Task details: Reproduce verbatim the stretch of the text on completeness in rational choice from "5 Completeness" through "as equally desirable.".

Document segment:

══════════

5 Completeness

Another key assumption in a rational choice model is that decision makers have opinions about all the objects of choice. This means there are no objects \(x\) and \(y\) that are incomparable for the decision maker:

Completeness: For all \(x, y\in X\), exactly one of \(x \mathrel{P} y\), \(y\mathrel{P} x\) or \(x \mathrel{I} y\) is true. In other words, for all \(x, y\in X\), not-\(x\mathrel{N} y\).

Completeness implies that if neither \(x \mathrel{P} y\) nor \(y \mathrel{P} x\) holds, then the decision maker must be indifferent between \(x\) and \(y\) (i.e., \(x \mathrel{I} y\)). In other words, for any two options, the decision maker either has a strict preference for one over the other, or the options are viewed as equally desirable.

This property of completeness greatly simplifies the characterization of a rational preference. Instead of needing to explicitly define both the strict preference relation \(P\) and the indifference relation \(I\), we only need to specify the strict preference \(P\). The indifference relation \(I\) can then be inferred directly from \(P\)—specifically, \(x \mathrel{I} y\) holds if and only if neither \(x \mathrel{P} y\) nor \(y \mathrel{P} x\) is true.

However, it is important to recognize that while completeness simplifies the model, it represents a significant idealization. In reality, decision makers may experience ambiguity, indecision, or incommensurability between options, where neither strict preference nor indifference adequately captures their opinions about the choices. Indeed, many decision theorists consider the justification for assuming completeness to be weaker than the justification for assuming transitivity:

[O]f all the axioms of utility theory, the completeness axiom is perhaps the most questionable. Like others, it is inaccurate as a description of real life; but unlike them we find it hard to accept even from the normative viewpoint. (Aumann 1962, 446)

══════════

Data block:
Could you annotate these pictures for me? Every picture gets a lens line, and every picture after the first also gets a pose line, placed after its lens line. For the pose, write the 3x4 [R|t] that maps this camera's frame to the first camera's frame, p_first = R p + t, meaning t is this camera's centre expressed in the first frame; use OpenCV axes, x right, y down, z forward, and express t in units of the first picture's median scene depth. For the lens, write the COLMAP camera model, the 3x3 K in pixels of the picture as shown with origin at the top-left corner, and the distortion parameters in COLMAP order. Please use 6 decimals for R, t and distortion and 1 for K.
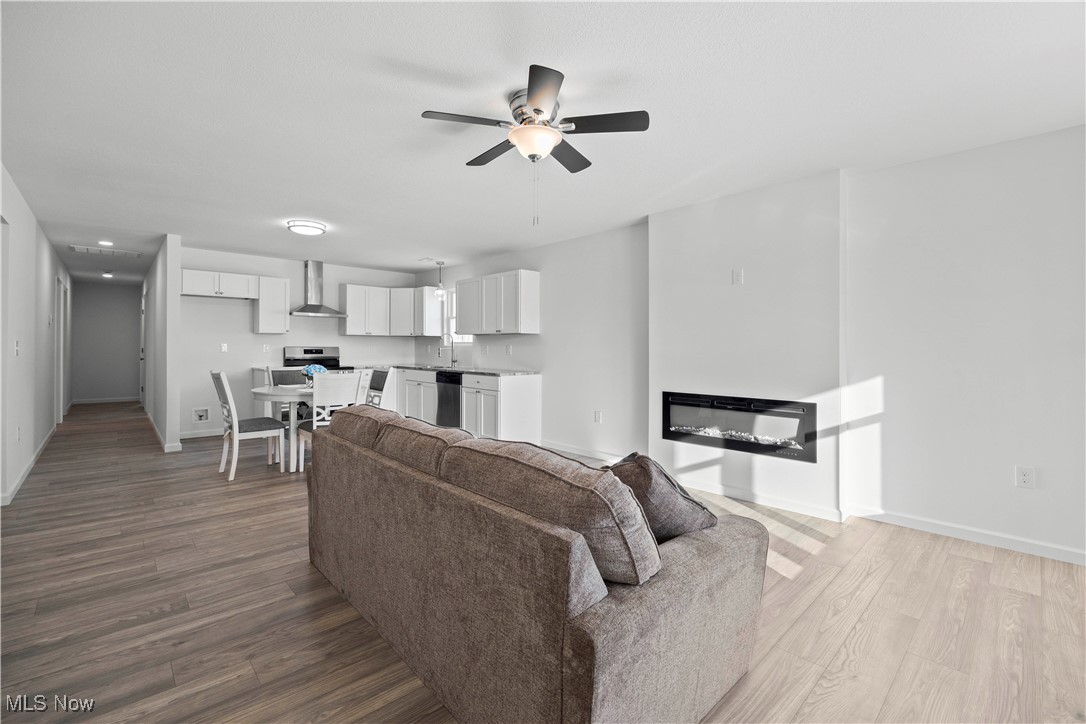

══════════

Output for this task:
5 Completeness

Another key assumption in a rational choice model is that decision makers have opinions about all the objects of choice. This means there are no objects \(x\) and \(y\) that are incomparable for the decision maker:

Completeness: For all \(x, y\in X\), exactly one of \(x \mathrel{P} y\), \(y\mathrel{P} x\) or \(x \mathrel{I} y\) is true. In other words, for all \(x, y\in X\), not-\(x\mathrel{N} y\).

Completeness implies that if neither \(x \mathrel{P} y\) nor \(y \mathrel{P} x\) holds, then the decision maker must be indifferent between \(x\) and \(y\) (i.e., \(x \mathrel{I} y\)). In other words, for any two options, the decision maker either has a strict preference for one over the other, or the options are viewed as equally desirable.